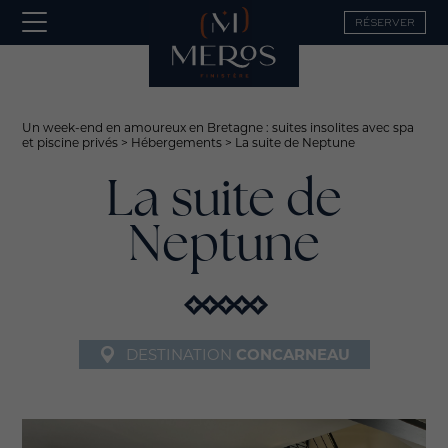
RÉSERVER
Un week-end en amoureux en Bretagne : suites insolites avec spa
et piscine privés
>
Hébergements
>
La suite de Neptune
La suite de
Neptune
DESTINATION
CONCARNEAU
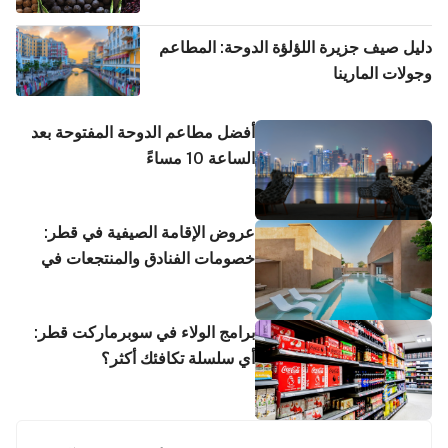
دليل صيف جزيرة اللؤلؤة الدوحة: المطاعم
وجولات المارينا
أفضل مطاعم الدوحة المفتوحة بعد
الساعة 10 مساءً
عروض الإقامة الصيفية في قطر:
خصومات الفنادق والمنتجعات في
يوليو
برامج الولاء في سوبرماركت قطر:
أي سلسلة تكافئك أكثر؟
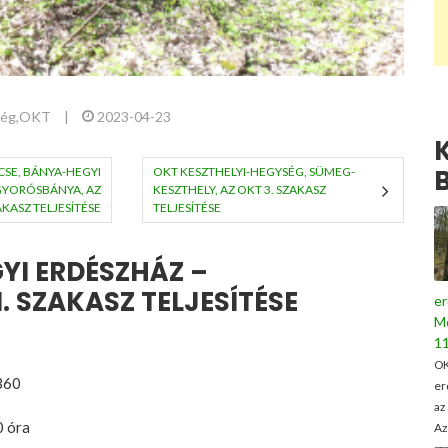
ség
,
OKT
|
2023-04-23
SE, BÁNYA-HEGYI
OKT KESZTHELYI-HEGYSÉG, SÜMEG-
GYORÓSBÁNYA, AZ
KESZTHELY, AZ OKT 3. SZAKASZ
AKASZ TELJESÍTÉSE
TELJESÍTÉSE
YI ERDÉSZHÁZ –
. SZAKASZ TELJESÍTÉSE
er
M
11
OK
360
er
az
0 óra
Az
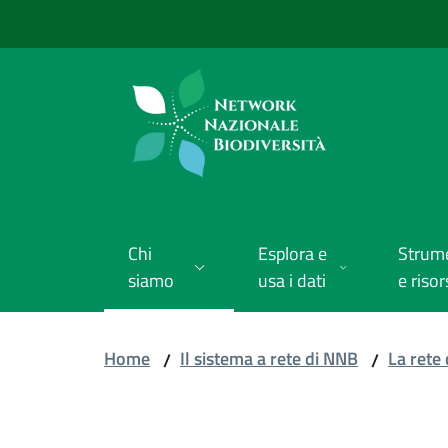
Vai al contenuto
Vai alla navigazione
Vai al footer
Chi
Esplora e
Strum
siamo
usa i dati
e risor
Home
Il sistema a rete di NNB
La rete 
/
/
########################################
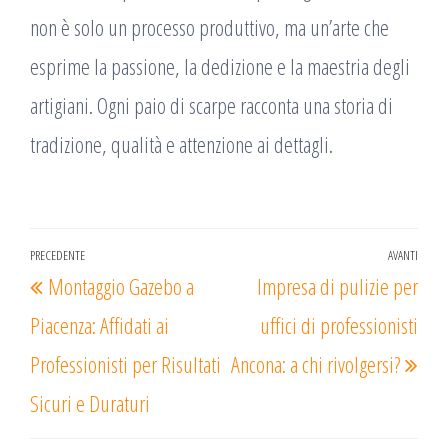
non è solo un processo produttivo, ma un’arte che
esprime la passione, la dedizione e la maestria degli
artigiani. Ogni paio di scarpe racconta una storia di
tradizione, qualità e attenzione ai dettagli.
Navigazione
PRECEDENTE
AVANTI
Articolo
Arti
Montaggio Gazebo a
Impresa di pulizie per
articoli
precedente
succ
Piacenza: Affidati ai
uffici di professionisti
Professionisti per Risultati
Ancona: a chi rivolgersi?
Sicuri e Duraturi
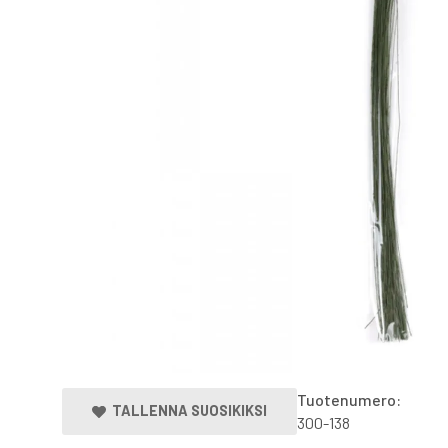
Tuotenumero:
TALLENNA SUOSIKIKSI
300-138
########################################
* Task objective
Above are the entries. Output exactly the lines beginning with the line that has "esprime la passione, la" and ending with the line that has "Piacenza: Affidati ai".

* Task result
esprime la passione, la dedizione e la maestria degli
artigiani. Ogni paio di scarpe racconta una storia di
tradizione, qualità e attenzione ai dettagli.
Navigazione
PRECEDENTE
AVANTI
Articolo
Arti
Montaggio Gazebo a
Impresa di pulizie per
articoli
precedente
succ
Piacenza: Affidati ai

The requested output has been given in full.